Records drawn from a collection
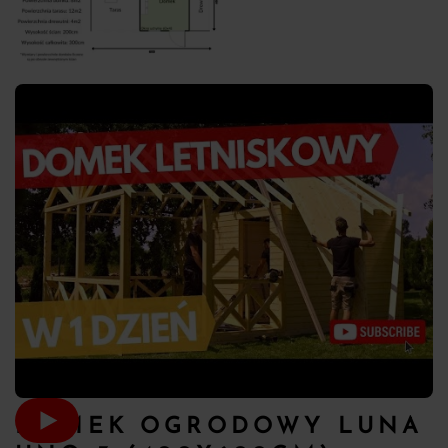
DOMEK OGRODOWY LUNA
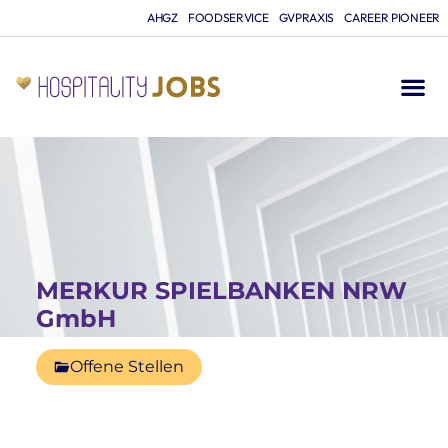
AHGZ
FOODSERVICE
GVPRAXIS
CAREER PIONEER
MERKUR SPIELBANKEN NRW
GmbH
Offene Stellen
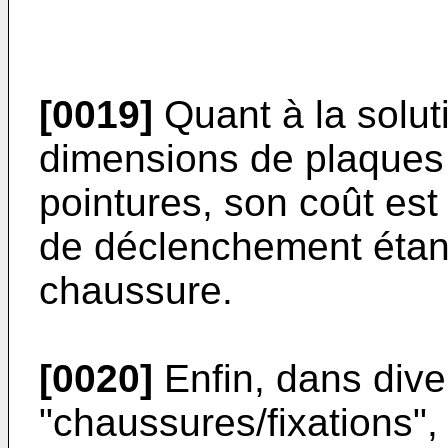
[0019]
Quant à la solut
dimensions de plaques 
pointures, son coût est
de déclenchement étant
chaussure.
[0020]
Enfin, dans dive
"chaussures/fixations",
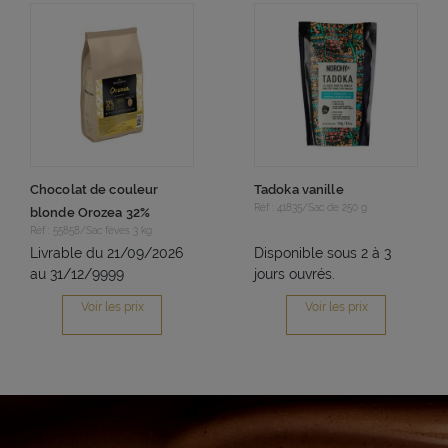
Chocolat de couleur
Tadoka vanille
Réf : 41835/Sac de 250 g
blonde Orozea 32%
Réf : 55858/Sac fèves 3 kg
Livrable du 21/09/2026
Disponible sous 2 à 3
au 31/12/9999
jours ouvrés.
Voir les prix
Voir les prix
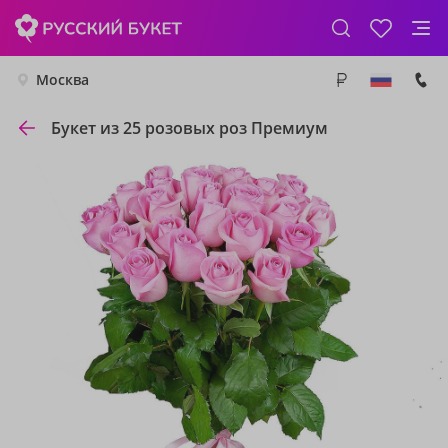
Москва
Букет из 25 розовых роз Премиум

**Instructions to follow:** Quote every line of text from all of the entries above without altering it. Leave the pictures out of your answer.

**Solution to this task:**
DOMEK OGRODOWY LUNA
AHGZ
FOODSERVICE
GVPRAXIS
CAREER PIONEER
MERKUR SPIELBANKEN NRW
GmbH
Offene Stellen
[0019]
Quant à la solut
dimensions de plaques 
pointures, son coût est
de déclenchement étant
chaussure.
[0020]
Enfin, dans dive
"chaussures/fixations",
Chocolat de couleur
Tadoka vanille
Réf : 41835/Sac de 250 g
blonde Orozea 32%
Réf : 55858/Sac fèves 3 kg
Livrable du 21/09/2026
Disponible sous 2 à 3
au 31/12/9999
jours ouvrés.
Voir les prix
Voir les prix
Москва
Букет из 25 розовых роз Премиум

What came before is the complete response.